**Set exercise:** State how many of the lines below contain the string "Output", treating uppercase and lowercase letters as distinct. Give only the number.

**Data entries:**
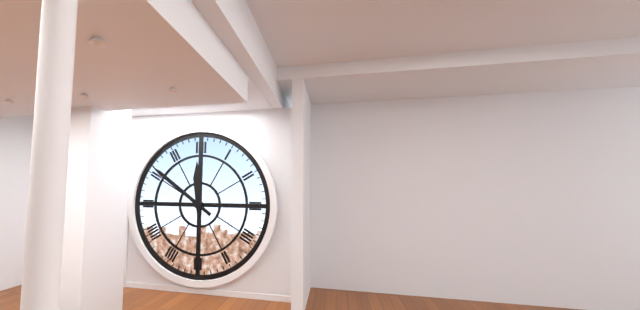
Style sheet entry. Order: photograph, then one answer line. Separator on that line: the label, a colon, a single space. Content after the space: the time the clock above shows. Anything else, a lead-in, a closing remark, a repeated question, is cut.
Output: 11:51
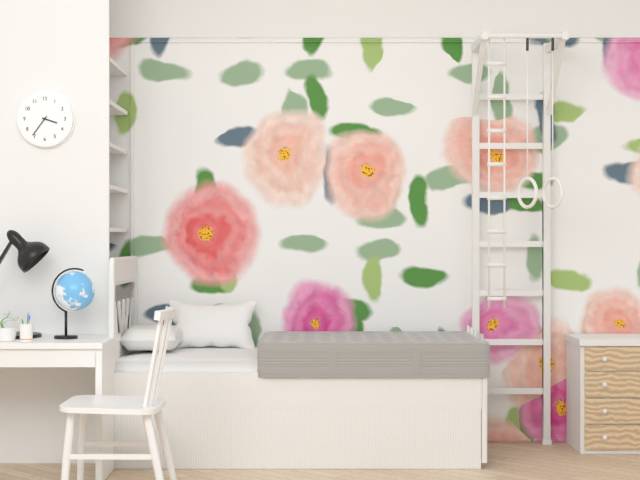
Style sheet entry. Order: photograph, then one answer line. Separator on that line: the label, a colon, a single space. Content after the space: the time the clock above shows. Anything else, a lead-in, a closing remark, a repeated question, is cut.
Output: 3:36
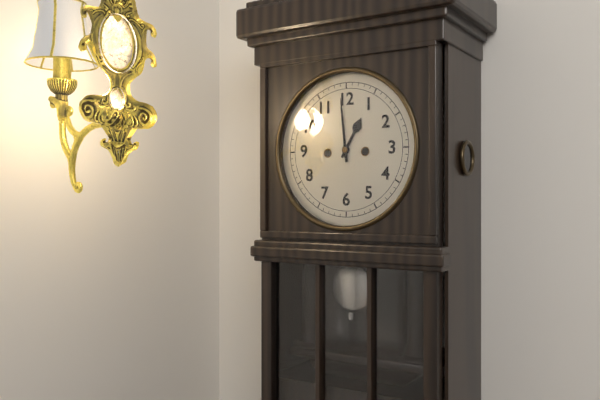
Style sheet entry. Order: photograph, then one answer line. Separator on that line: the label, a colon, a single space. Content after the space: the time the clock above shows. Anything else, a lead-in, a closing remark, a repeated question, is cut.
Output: 12:59
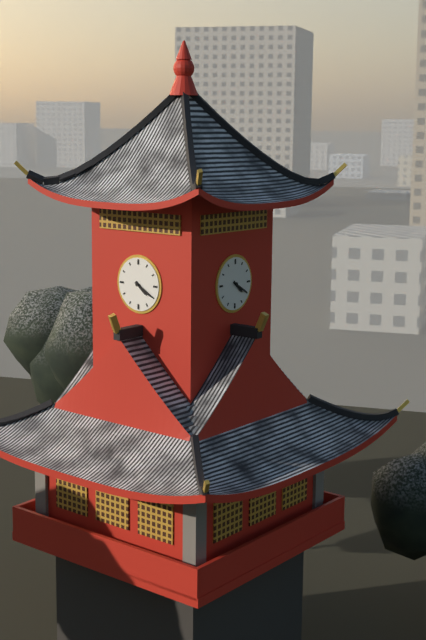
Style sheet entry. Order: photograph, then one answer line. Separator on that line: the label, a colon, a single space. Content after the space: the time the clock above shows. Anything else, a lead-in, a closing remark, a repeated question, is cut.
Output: 4:20
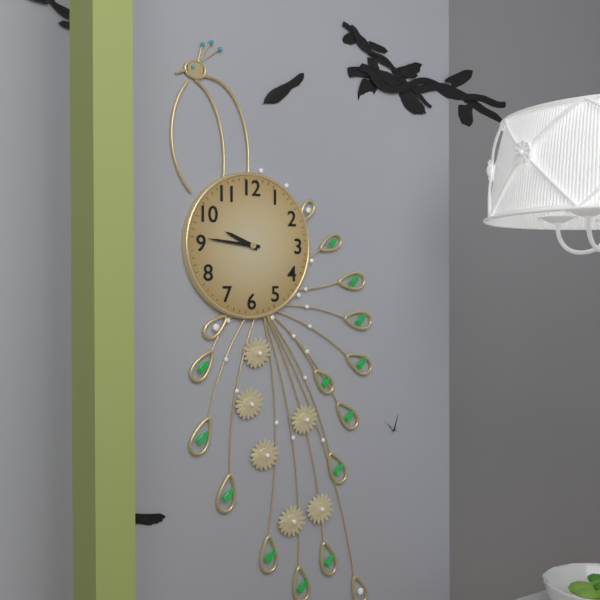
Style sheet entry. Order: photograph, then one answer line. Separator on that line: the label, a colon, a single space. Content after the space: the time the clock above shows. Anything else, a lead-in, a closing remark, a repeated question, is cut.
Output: 9:46
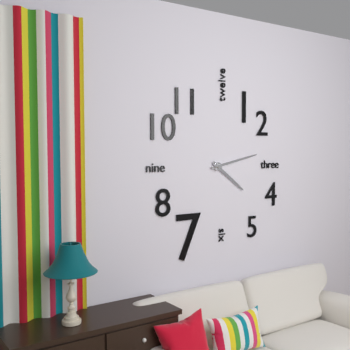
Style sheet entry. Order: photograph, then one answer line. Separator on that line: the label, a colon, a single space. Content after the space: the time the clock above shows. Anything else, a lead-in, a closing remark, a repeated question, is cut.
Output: 4:13
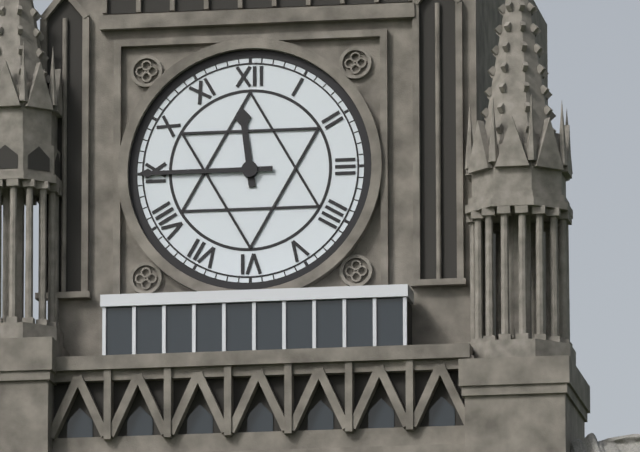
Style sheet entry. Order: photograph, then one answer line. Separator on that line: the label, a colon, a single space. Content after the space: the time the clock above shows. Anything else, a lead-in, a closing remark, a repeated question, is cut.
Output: 11:45
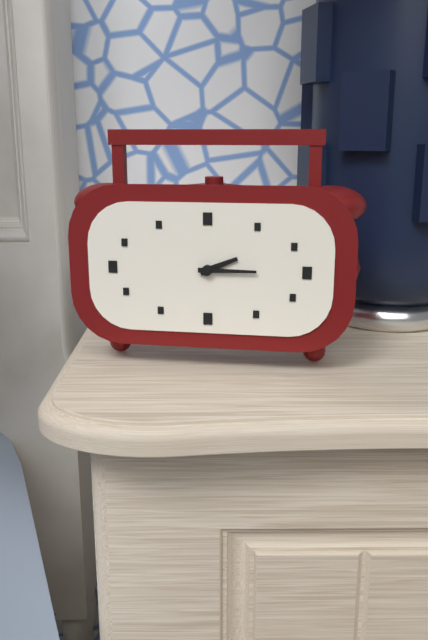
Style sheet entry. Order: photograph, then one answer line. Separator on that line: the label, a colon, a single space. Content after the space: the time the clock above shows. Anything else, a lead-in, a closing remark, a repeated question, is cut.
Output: 2:15
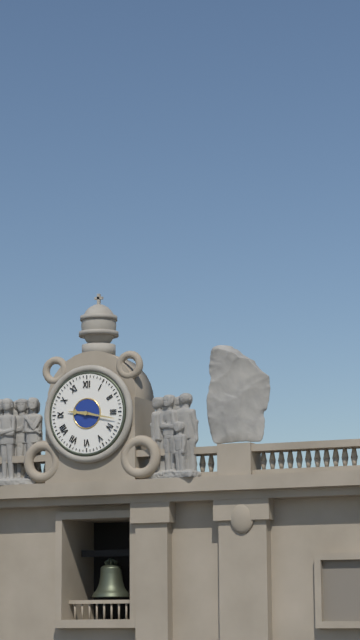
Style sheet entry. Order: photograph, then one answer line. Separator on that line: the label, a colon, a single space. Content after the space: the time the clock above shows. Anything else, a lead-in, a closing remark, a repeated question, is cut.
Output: 9:17
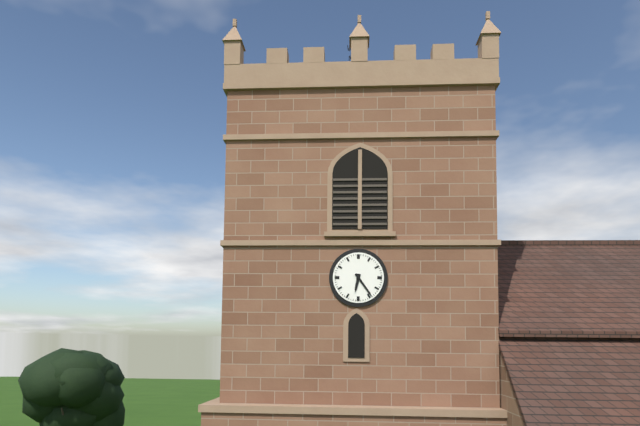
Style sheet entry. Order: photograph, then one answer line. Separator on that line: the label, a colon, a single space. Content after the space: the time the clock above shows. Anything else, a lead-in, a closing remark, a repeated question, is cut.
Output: 6:24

**Answer in full:** 10